CAeS holds what he describes as “a surprisingly broad and deep range” of approvals and counts almost all the big aerospace OEMs among its client base. Yet even this combination of reputation and capability offers no guarantees of long-term viability.
“Having the world’s biggest aerospace companies coming to us and trusting us is fantastic from a reference point of view, but from a financial forecasting point of view and for the ability to grow your business, it’s rubbish,” Hutton says. “You’re completely at the whim of the discretionary spending of those huge companies. It was great when one of those would do a big project, but if they stopped the project halfway through, it completely killed us.”

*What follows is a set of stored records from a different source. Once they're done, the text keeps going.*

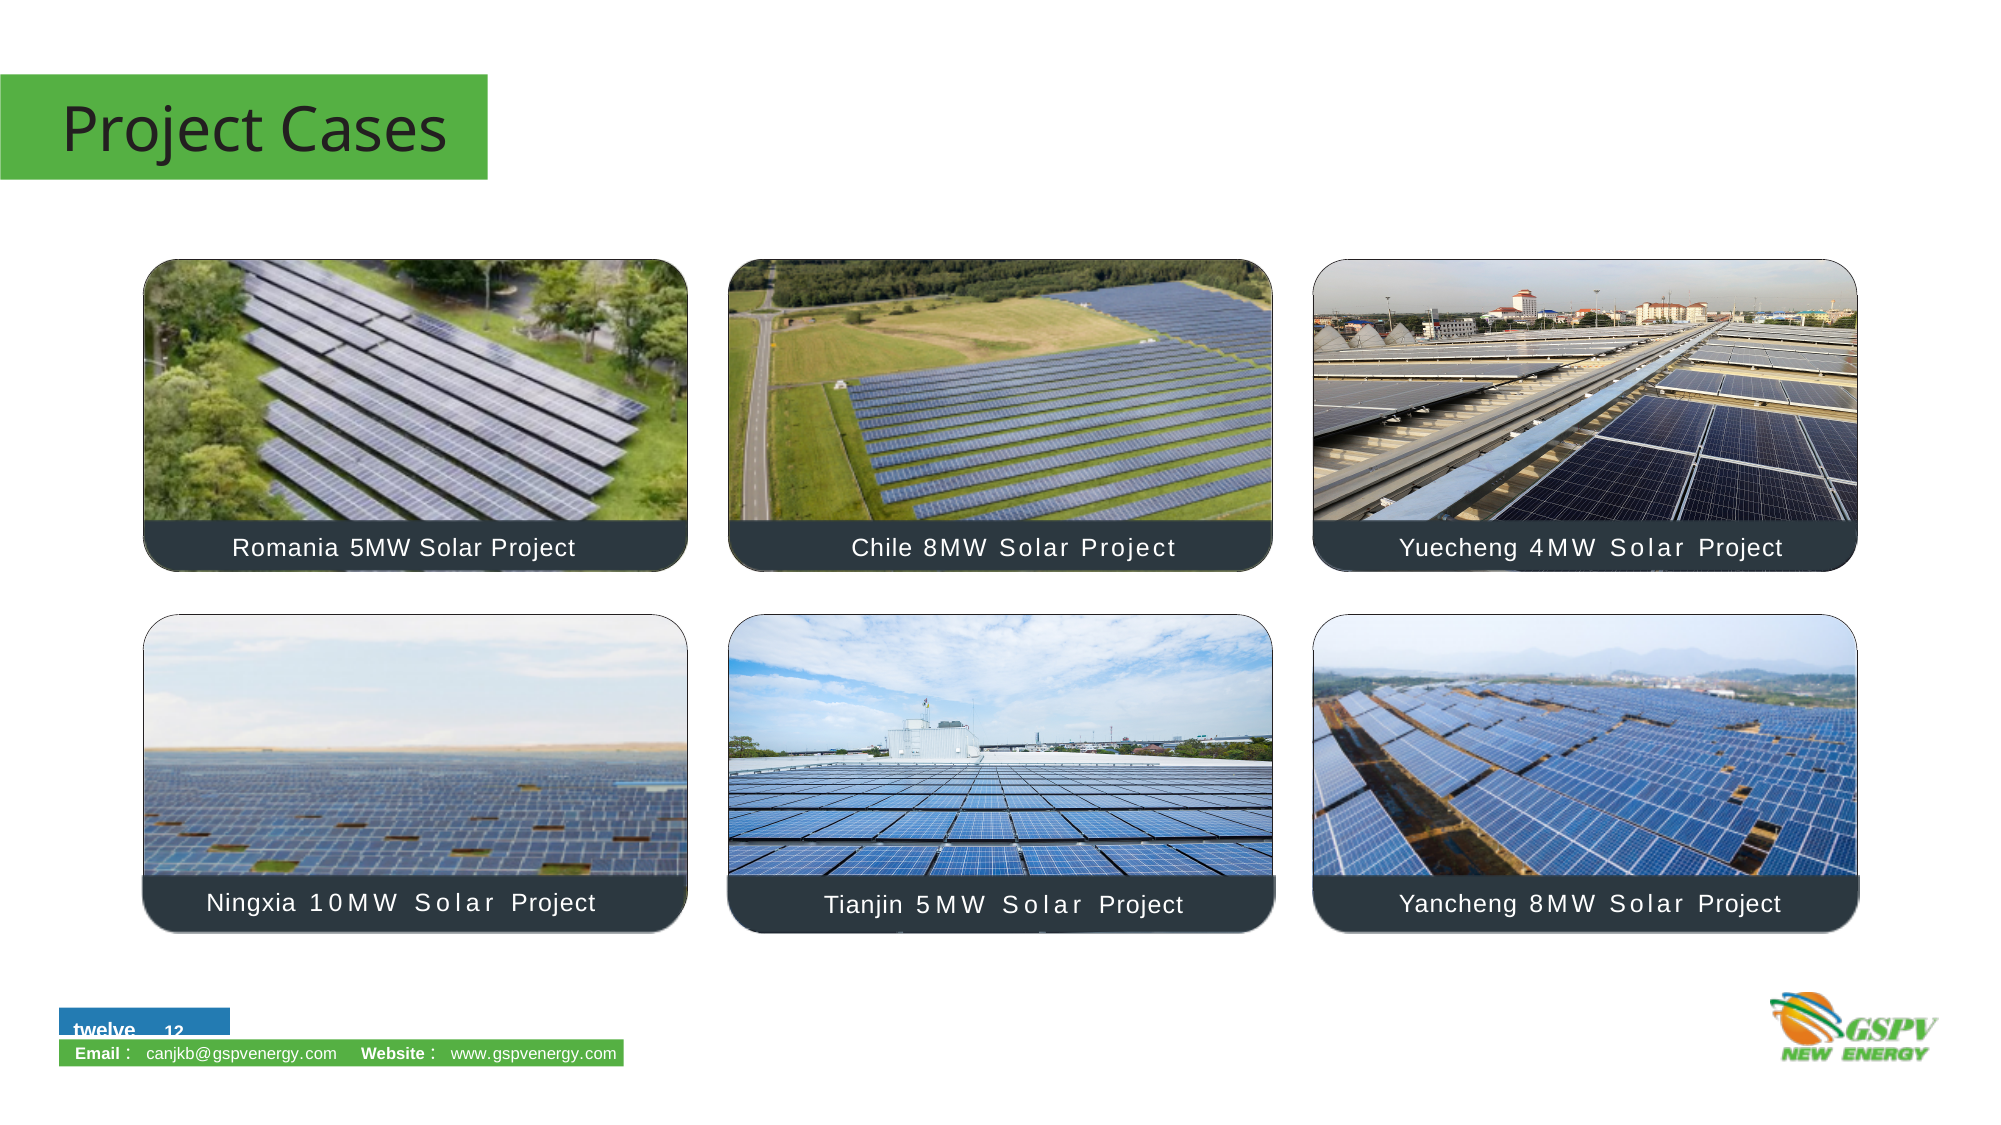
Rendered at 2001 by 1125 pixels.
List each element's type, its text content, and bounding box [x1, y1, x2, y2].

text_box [728, 614, 1273, 875]
picture [141, 875, 686, 934]
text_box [142, 614, 688, 928]
text_box twelve 12 [59, 1007, 230, 1035]
picture [1312, 520, 1858, 572]
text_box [142, 259, 688, 520]
text_box Project Cases [0, 74, 488, 180]
picture [1770, 992, 1939, 1063]
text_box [728, 259, 1273, 520]
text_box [1312, 614, 1858, 875]
picture [726, 875, 1276, 934]
picture [142, 520, 688, 572]
picture [1312, 875, 1860, 934]
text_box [1312, 259, 1858, 520]
text_box Email：canjkb@gspvenergy.com Website：www.gspvenergy.com [56, 1038, 626, 1066]
picture [728, 520, 1273, 572]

CAeS therefore pivoted to act more like an OEM and run its own projects.
“Nobody’s been investing in subregional for decades because the prevailing wisdom was you needed a big airplane to get your cost-per-passenger-mile down,” Hutton says. “But fixed-wing using a runway gives you advantages when you’re trying to get something in the air that is immature technology. That’s why we picked the Islander. It gives us the ability to control our own destiny because we’ve got our own project.”
Over at Duxford Airport, Cloughley has come to a similar set of conclusions. Faradair lacks the approvals CAeS has but has built a base of suppliers who do hold them. Nothing like the BEHA concept—a clean-sheet design based around a triple box wing—is being built anywhere, so Faradair is going to have to build it themselves.
“I started this journey to set up a British aircraft manufacturing company,” Cloughley says. “I wanted to create British jobs. I wanted to put our flag back on the map because we were satisfied with a percentage of programs. We’re better than that. We are well within our rights to say we have earned our battle spurs to have aircraft production again, to start punching our weight out in the market again.”
Others are less convinced. “I think the important thing is that we get to sustainable flight,” says GKN’s Pritchard. “I absolutely believe that the UK can play a significant role in that. But getting it all done in the UK, when you look at how aircraft are produced today globally, that would be one heck of a challenge.”
In other sectors, Hutton points out, the UK has taken steps to insulate itself post-Brexit from issues with global supply chains. In 2017, the government announced funding support for a center to develop batteries for electric cars, eliminating reliance on a critical component not manufactured in-country. Something similar may be necessary for green aviation.
Green aerospace technologies are still in development. The corporate mechanisms required to deliver them commercially are yet to be determined. Perhaps a new UK OEM would not be a top-down, state-created single entity like Airbus but a self-created, bottom-up collaboration between similarly inclined and aligned SMEs.
“If any country should be confident it can build whole aircraft, it should be the UK,” says Hutton. “For some reason we’ve lost the confidence that we can do it. But now we’ve got a window of opportunity to reintroduce whole commercial aircraft manufacturing in the UK in a space that is actually not that worrying to customers for our supply chain business.
“Every industry that’s been disrupted in the last three or four decades has thought they weren’t going to be the one that was going to be disrupted next,” Hutton notes. “And that’s exactly what’s happening here. And I don’t think people get it.
“We’ve gotten so comfortable just putting our money into technologies. Whenever you challenge the UK to put funding into the whole-aircraft side, you just get that slight: ‘Well, we’re never going to do that,’” he says.
“I think, really? Is that something that was true five years ago because the only way to enter the market in a commercially viable space was in single-aisle or twin-aisle [production] where there’s far too much competition—or have people not [yet] realized the world has changed?”